Today, in the digital era, modern electronic devices utilize a variety of integrated circuits (ICs) to deliver the powerful and myriad of functions and applications available from such devices. It is not uncommon for such devices to have numerous ICs configured therein to cooperate and communicate in an orderly way to exchange information (e.g., receive and/or transmit different types of data and/or information) among themselves and between other external devices and/or the user of the device.
Central to such communications between and among these ICs is the ability of one IC to send data or other information to another IC (or ICs) in response to, for example, a query signal from another IC. These point-to-point interfaces typically occur across a bus structure that serves as a common communication channel for a plurality of ICs configured within the device. This bus structure can be facilitated by either custom communications interfaces or standardized interfaces that provide a standardized communication link.
One such standardized bus system is the so-called Inter-Integrated Circuit bus or the I2C bus. The I2C is a multi-master, multi-slave, single-ended, serial computer bus protocol and system. The I2C bus operates on a protocol that allows a plurality of ICs to be connected to and in communication with one another over a common bus structure. More particularly, I2C is a serial bus protocol that allows various ICs or other components within a device to communicate with one another where each IC or component is assigned a unique address. As such, the I2C system grows as more types of ICs are uniquely registered. The I2C system then employs such unique addresses to send and/or receive data to and/or from a particular IC.

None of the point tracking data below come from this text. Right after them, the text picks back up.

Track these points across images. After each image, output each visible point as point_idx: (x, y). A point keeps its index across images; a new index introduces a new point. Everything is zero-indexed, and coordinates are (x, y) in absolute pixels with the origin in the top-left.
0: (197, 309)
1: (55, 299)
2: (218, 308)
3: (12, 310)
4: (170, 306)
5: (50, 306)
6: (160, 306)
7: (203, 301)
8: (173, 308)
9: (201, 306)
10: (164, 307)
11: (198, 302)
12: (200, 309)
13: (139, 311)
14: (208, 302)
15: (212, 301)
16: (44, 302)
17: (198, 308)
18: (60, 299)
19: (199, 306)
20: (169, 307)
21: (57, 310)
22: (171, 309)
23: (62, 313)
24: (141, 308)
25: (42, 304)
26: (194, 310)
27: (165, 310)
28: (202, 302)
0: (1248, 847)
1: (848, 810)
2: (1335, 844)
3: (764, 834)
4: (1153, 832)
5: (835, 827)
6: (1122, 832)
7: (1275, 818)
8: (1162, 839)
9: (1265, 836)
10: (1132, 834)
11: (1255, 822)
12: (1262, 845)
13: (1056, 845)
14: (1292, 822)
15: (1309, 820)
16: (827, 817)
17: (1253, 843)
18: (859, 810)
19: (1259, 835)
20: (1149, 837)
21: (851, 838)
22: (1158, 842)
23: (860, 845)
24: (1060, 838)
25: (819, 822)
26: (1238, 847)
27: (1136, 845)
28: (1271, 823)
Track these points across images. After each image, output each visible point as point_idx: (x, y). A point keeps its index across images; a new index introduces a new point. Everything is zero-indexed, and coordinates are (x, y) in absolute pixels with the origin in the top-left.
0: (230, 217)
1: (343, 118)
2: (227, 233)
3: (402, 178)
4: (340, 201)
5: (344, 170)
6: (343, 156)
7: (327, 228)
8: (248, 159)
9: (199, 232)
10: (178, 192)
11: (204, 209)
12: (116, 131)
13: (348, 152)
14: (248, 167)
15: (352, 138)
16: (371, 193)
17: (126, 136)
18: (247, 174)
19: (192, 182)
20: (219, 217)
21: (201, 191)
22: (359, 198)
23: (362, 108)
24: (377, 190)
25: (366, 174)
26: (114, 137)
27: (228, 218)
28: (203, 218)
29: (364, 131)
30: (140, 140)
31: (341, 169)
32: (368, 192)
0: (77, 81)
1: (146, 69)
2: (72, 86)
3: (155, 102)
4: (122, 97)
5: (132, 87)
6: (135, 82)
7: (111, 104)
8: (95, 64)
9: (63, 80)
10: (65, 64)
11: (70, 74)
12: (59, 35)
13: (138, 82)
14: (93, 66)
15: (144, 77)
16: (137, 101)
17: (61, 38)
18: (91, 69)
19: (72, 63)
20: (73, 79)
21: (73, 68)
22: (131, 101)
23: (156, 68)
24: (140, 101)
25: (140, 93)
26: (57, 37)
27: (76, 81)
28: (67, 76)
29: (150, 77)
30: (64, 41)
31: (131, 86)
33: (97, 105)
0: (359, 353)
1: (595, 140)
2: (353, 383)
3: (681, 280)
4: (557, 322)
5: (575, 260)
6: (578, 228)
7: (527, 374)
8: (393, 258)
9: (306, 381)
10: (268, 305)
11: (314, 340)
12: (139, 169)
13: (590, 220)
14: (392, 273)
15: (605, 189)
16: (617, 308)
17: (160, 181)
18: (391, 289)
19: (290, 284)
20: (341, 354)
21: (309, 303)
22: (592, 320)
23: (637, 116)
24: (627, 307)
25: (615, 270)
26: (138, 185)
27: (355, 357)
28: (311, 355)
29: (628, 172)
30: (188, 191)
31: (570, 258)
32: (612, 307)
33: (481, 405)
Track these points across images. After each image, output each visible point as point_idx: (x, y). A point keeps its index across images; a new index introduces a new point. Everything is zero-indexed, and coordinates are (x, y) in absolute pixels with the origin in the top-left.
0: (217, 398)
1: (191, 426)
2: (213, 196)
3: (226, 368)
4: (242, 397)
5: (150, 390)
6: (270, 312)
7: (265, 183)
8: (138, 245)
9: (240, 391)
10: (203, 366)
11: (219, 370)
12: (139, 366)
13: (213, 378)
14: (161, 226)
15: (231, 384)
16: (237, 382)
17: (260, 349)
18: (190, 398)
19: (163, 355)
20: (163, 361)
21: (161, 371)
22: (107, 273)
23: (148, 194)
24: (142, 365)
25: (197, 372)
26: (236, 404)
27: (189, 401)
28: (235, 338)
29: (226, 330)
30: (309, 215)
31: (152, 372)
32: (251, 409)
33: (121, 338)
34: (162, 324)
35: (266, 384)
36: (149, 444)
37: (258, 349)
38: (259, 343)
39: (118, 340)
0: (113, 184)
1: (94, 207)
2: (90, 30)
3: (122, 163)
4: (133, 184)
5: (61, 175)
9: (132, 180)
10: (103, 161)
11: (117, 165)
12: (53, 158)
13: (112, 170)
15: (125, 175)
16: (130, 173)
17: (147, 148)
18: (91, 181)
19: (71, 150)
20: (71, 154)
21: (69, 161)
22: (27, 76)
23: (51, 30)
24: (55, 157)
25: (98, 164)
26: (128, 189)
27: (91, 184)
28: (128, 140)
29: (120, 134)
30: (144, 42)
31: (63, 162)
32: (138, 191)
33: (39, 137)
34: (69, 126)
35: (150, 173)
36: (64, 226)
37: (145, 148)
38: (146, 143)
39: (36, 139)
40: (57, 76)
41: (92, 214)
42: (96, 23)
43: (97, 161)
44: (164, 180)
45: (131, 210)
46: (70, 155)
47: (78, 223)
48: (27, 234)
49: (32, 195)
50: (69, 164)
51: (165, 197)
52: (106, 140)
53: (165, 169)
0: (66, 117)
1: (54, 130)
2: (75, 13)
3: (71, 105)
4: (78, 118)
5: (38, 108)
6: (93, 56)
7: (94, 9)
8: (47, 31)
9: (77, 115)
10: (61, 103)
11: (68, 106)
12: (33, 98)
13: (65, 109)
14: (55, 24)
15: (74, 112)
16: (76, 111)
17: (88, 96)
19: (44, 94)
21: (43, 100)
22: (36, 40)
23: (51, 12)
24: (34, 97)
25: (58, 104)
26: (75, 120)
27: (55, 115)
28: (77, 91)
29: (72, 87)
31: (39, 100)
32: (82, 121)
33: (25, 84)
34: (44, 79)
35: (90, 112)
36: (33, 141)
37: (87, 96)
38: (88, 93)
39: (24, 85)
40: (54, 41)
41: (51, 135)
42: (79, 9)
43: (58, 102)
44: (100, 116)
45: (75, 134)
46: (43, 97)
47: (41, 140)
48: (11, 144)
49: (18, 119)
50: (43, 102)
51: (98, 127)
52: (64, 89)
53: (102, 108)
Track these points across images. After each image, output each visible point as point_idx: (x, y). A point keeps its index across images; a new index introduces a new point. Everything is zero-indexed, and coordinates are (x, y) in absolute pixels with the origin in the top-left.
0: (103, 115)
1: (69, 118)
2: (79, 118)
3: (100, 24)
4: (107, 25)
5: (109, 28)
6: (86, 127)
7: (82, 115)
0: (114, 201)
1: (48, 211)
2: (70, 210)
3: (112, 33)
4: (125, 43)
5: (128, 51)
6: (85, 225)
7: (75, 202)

Another well-known bus communications standard is the so-called Serial Peripheral Interface (SPI) bus. The SPI bus is a synchronous serial communication interface specification used for short distance communication, primarily in embedded systems, by microcontrollers for communicating with one or more peripheral devices. In accordance with SPI, there is always one master device (typically a microcontroller) which controls the peripheral devices and there are typically three common lines and one line specific for each device. SPI is sometimes referred to as a so-called four-wire serial bus, contrasting it with three, two or one-wire serial bus architectures. SPI-compliant ICs or other devices communicate in a full duplex mode using a master-slave architecture with a single master. The master device originates the frame for reading and writing whereby multiple slave ICs or other devices are supported through a selection with individual so-called slave select lines.
In distributed on-chip digital interfaces, such as I2C or SPI, the distribution of numerous digital control lines poses certain challenges such as routing, silicon footprint (i.e., potentially wasting expensive silicon area of an IC), and signal interference among devices (e.g., analog signal interference in analog signaling applications). As such, the design of densely packed, digitally-assisted application specific integrated circuits (ASICs) are known to exacerbate the aforementioned challenges.
Therefore, a need exists for an improved technique that addresses these types of IC design challenges with respect to such distributed on-chip digital interfaces.